*** TASK INPUT ***

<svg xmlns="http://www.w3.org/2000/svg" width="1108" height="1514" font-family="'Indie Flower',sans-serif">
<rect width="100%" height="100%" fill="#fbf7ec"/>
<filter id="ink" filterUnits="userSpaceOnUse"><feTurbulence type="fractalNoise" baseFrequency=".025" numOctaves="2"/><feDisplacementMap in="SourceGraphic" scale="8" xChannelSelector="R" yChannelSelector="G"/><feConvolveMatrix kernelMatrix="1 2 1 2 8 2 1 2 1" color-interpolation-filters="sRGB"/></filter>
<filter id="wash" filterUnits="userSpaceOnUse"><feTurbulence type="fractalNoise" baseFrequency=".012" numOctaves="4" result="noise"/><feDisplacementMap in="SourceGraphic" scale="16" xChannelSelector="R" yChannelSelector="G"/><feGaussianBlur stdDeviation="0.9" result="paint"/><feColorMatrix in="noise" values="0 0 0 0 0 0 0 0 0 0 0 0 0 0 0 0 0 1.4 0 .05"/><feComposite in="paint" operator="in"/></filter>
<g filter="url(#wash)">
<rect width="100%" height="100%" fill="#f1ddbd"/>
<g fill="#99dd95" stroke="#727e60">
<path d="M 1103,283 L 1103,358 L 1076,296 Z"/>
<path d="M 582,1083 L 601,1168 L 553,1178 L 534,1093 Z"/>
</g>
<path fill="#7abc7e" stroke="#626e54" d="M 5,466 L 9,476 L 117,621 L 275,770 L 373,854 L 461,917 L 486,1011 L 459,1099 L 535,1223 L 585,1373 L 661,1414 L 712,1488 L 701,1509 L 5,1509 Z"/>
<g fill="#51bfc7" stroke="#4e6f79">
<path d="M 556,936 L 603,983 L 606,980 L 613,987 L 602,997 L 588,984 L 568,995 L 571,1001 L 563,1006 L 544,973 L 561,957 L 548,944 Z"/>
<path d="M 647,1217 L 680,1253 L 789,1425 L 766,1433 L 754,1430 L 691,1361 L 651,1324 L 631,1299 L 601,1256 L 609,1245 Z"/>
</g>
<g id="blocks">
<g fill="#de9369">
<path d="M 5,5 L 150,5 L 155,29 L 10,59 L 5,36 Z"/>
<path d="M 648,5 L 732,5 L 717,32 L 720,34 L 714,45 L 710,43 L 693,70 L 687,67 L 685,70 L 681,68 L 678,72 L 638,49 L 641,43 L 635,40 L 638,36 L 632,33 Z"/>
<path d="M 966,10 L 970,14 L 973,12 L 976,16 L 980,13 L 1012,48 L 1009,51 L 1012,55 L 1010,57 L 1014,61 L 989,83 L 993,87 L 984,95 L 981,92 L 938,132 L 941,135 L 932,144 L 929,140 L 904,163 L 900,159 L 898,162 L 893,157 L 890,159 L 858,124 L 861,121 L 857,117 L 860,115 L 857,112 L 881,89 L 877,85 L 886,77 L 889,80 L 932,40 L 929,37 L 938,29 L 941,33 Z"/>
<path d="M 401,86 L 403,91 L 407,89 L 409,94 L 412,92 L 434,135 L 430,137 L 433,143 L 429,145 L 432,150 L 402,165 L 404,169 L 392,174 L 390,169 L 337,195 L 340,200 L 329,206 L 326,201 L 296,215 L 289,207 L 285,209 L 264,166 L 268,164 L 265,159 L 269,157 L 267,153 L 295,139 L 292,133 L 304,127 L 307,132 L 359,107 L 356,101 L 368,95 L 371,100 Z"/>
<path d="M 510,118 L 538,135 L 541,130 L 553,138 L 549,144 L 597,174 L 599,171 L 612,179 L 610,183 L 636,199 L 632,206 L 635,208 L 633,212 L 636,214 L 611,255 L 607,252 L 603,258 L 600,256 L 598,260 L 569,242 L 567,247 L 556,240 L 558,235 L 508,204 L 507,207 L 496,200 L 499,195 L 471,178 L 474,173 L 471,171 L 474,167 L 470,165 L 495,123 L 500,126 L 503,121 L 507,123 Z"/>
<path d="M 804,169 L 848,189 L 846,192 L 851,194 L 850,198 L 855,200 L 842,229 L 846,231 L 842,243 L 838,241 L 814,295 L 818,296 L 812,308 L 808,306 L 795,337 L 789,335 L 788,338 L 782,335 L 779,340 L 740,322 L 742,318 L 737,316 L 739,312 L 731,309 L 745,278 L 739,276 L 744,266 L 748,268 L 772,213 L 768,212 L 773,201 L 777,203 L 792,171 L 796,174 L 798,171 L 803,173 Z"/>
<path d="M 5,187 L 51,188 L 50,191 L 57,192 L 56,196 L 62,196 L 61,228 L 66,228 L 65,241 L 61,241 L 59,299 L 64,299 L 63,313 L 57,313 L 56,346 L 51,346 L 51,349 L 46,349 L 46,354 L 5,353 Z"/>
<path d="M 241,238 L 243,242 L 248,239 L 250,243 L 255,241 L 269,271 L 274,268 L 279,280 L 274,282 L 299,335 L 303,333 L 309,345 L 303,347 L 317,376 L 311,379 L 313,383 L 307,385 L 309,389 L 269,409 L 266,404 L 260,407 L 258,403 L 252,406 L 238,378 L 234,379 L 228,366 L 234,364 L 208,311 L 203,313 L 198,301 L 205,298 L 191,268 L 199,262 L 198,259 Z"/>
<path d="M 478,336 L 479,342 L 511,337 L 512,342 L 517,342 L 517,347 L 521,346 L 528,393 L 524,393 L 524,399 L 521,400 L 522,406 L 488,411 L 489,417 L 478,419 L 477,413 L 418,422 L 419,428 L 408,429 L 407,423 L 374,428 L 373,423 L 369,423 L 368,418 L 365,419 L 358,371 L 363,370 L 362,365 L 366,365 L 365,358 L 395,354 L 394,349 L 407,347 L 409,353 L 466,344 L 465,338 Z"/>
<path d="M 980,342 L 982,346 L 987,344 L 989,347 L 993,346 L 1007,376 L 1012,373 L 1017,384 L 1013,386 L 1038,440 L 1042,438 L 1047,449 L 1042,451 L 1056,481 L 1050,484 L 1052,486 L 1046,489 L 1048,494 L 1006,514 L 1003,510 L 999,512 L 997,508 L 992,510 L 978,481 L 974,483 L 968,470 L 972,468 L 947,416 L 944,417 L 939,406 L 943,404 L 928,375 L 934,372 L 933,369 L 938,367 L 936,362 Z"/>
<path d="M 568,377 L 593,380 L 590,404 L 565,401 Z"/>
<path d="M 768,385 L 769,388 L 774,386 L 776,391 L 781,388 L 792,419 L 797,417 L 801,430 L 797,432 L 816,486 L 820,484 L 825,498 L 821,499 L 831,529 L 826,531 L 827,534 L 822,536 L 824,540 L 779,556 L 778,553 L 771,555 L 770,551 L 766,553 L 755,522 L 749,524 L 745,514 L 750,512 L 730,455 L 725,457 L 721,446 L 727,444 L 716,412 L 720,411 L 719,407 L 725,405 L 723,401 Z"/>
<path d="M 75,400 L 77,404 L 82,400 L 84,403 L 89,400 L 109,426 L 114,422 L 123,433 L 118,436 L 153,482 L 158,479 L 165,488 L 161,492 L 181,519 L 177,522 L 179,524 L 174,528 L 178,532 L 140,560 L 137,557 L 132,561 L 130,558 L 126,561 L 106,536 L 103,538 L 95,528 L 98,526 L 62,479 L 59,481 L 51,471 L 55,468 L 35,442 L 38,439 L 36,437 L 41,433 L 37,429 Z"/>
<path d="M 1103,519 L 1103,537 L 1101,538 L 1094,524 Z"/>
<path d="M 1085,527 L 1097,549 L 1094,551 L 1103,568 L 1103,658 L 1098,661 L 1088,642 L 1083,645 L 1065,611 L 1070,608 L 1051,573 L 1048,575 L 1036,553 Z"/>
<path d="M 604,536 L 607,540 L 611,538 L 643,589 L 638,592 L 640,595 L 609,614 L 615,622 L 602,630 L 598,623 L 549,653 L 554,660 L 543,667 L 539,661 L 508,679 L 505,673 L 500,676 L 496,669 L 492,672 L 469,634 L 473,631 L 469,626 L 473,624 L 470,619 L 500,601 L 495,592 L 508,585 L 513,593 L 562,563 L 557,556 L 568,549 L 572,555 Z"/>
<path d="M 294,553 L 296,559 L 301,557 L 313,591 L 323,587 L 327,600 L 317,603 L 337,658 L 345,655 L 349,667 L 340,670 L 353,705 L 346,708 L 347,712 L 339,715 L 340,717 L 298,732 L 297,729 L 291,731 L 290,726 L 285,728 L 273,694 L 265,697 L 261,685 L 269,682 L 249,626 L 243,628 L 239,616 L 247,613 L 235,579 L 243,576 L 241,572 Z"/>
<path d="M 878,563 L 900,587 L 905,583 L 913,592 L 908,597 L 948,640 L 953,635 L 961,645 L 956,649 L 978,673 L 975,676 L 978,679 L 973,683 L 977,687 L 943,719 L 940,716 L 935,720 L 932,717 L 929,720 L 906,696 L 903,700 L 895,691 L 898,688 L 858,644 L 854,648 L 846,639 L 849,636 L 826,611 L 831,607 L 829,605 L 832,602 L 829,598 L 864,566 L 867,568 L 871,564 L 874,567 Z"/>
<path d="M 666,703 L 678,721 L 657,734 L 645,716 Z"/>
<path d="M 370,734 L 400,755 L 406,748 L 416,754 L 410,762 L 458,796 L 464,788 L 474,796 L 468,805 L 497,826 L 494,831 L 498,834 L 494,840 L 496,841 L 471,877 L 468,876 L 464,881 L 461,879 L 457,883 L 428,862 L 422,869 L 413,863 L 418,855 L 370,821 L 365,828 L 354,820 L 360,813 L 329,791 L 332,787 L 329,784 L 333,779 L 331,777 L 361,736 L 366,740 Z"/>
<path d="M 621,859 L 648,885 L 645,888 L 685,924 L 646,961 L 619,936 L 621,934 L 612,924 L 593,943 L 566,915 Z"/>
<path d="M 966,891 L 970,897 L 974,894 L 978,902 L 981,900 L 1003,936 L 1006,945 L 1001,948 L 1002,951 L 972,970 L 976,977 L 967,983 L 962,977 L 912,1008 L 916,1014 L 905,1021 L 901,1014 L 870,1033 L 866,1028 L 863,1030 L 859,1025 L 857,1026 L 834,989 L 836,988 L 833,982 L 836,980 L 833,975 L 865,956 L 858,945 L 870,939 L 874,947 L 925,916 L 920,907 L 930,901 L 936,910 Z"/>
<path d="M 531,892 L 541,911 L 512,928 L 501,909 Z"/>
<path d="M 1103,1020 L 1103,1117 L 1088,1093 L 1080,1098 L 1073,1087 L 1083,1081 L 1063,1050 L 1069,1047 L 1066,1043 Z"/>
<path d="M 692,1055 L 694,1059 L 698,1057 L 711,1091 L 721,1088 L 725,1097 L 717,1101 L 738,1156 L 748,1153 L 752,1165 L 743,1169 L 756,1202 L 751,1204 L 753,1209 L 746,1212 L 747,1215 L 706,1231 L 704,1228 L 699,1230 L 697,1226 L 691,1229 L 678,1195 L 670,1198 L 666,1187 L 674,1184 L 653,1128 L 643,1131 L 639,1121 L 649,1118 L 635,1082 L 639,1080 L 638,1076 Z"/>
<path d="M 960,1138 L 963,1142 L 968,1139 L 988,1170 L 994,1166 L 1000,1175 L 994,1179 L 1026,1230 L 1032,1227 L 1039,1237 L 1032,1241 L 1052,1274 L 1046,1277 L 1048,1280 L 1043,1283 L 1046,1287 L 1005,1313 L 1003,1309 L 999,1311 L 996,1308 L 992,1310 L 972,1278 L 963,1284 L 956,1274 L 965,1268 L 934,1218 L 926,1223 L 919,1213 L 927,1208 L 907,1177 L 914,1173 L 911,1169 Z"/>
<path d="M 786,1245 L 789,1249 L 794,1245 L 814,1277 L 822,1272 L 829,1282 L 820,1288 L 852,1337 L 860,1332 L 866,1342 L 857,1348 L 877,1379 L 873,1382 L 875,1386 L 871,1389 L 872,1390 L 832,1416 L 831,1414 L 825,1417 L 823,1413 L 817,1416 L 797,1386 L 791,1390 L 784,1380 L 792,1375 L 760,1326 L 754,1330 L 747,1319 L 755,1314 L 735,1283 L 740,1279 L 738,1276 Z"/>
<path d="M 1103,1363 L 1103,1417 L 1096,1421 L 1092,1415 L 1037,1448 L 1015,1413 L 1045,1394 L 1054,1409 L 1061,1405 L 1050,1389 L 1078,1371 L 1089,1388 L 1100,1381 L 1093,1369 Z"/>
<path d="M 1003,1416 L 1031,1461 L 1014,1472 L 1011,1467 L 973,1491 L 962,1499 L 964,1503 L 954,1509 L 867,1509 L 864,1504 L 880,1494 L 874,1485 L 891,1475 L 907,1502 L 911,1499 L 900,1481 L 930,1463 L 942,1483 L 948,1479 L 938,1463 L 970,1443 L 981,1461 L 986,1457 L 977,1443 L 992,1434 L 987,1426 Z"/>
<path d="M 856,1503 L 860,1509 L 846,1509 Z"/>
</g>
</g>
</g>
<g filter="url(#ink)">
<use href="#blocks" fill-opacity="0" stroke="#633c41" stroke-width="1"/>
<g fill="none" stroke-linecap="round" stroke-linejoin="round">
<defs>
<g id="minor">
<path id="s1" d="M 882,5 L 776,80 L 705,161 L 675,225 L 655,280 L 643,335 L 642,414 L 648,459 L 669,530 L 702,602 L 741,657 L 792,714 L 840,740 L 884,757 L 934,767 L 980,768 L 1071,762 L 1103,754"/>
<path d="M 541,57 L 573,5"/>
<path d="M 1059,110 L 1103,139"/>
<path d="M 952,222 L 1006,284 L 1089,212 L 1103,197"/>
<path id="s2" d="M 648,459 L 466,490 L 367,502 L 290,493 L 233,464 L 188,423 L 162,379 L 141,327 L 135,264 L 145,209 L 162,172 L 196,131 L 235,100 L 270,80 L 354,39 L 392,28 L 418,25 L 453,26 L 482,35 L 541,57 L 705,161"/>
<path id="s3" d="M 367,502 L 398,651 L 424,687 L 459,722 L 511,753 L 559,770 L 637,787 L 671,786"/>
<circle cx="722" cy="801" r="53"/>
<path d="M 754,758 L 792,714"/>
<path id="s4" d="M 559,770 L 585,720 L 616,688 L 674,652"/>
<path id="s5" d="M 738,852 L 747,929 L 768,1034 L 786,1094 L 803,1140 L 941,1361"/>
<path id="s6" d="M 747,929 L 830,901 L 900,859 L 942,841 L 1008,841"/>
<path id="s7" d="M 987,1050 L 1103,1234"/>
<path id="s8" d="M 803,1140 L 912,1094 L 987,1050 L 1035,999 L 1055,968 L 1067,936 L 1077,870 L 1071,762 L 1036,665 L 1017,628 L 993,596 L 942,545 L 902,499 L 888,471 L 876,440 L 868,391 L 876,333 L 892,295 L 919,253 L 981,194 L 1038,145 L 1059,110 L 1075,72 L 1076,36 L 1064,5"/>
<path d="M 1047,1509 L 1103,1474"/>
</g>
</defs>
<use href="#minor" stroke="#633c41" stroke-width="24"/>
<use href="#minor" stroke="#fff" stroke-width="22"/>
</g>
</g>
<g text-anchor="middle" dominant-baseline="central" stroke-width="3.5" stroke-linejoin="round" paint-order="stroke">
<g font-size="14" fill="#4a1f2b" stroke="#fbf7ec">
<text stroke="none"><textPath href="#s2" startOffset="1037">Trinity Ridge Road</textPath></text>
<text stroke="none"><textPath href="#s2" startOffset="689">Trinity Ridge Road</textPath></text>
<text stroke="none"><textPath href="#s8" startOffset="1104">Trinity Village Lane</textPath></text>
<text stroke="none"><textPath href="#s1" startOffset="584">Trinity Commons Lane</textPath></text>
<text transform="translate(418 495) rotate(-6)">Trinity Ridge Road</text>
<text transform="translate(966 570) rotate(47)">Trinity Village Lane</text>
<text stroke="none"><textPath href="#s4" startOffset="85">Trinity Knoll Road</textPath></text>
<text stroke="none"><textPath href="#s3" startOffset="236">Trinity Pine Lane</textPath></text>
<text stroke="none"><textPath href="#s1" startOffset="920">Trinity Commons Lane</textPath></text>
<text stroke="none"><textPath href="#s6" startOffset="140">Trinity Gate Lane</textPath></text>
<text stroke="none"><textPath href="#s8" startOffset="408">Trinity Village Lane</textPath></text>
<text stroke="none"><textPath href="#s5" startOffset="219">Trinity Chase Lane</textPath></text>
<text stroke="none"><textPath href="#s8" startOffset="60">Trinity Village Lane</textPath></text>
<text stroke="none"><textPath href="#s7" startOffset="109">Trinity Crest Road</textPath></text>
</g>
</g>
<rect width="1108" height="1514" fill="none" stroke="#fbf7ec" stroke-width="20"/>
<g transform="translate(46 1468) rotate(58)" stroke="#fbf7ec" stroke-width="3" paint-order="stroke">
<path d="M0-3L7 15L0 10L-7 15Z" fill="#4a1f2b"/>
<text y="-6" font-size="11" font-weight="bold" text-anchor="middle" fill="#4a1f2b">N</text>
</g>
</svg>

*** End of TASK INPUT ***

AIM OF THE TASK:
Your reply should be one number, namely how many lines of the material contain "wash".

EXERCISE RESULT:
2